**Passage for review:**
---+---

El G certainly does have Bannister in the proper perspective: he respected and admired Bannister's great accomplishment, but he certainly didn't try to train like Bannister.
really.... wrote:
But did EL G "Retire" or "quit"? That is the question.
He quit, what a loser!
El G didn't try to train like Bannister or just copy. But his coach learned from what he did.
Read Neal Bascomb's "The Perfect Mile". Awesome story of the race behind the race.
As far as I know, all sub 4 WR holders are still alive!
Question, who will be the first to die?
It's been 52 years since Bannister so it shouldn't be too many more years until they start to die off.
AGAINTOCARTHAGE wrote:
Ok...I am not on the Bannister bandwagon. He is not one of my favorite runners or what not. But it is pretty inspirng that he went from a 4:52 (I might be mistaken) high school mile to a sub 4 in 5-6 years. Like I said I dont know much about the guy, but its inspiring the he could do such feats with very little running background.

---+---

**Dataset entries:**
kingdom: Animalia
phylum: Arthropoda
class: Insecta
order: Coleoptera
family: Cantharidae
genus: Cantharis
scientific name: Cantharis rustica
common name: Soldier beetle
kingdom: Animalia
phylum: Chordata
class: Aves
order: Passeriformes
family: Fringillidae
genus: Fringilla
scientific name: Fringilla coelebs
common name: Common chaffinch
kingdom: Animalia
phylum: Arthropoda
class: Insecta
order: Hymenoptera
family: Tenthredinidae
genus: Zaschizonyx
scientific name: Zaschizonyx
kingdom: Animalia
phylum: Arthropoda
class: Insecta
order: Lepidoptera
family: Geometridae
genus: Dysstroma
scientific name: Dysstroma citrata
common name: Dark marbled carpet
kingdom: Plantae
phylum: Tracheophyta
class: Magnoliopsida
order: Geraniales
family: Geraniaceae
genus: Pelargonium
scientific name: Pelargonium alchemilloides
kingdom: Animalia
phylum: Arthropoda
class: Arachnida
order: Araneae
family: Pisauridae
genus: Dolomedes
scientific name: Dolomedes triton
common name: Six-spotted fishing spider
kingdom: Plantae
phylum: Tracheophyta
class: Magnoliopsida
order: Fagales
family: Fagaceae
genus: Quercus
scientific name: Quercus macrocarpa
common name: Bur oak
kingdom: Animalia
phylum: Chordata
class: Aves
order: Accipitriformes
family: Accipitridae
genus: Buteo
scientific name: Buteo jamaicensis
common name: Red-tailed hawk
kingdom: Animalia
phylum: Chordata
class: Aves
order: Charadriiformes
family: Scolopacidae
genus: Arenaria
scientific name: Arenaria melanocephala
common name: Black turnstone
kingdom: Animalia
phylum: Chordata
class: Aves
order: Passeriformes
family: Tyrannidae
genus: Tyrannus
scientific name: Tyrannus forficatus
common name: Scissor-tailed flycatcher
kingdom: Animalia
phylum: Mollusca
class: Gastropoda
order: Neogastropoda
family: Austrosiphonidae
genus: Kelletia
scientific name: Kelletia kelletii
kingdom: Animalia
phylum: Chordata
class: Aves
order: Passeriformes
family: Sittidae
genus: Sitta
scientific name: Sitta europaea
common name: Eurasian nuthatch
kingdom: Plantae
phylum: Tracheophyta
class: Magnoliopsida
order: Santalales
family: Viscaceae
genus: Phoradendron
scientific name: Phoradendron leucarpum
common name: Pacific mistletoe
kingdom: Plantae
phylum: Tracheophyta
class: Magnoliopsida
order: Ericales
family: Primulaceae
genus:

---+---

**Problem statement:**
In the Bannister thread:
(a) Which book does one poster recommend reading?
(b) How many years does the thread say have passed since Bannister?
(c) What high school mile time does the last poster give for Bannister, and in how many years did he go from that to a sub-4 mile?

**Task output:**
(a) Neal Bascomb's "The Perfect Mile."
(b) 52 years.
(c) A 4:52 mile, with a sub-4 mile 5–6 years later.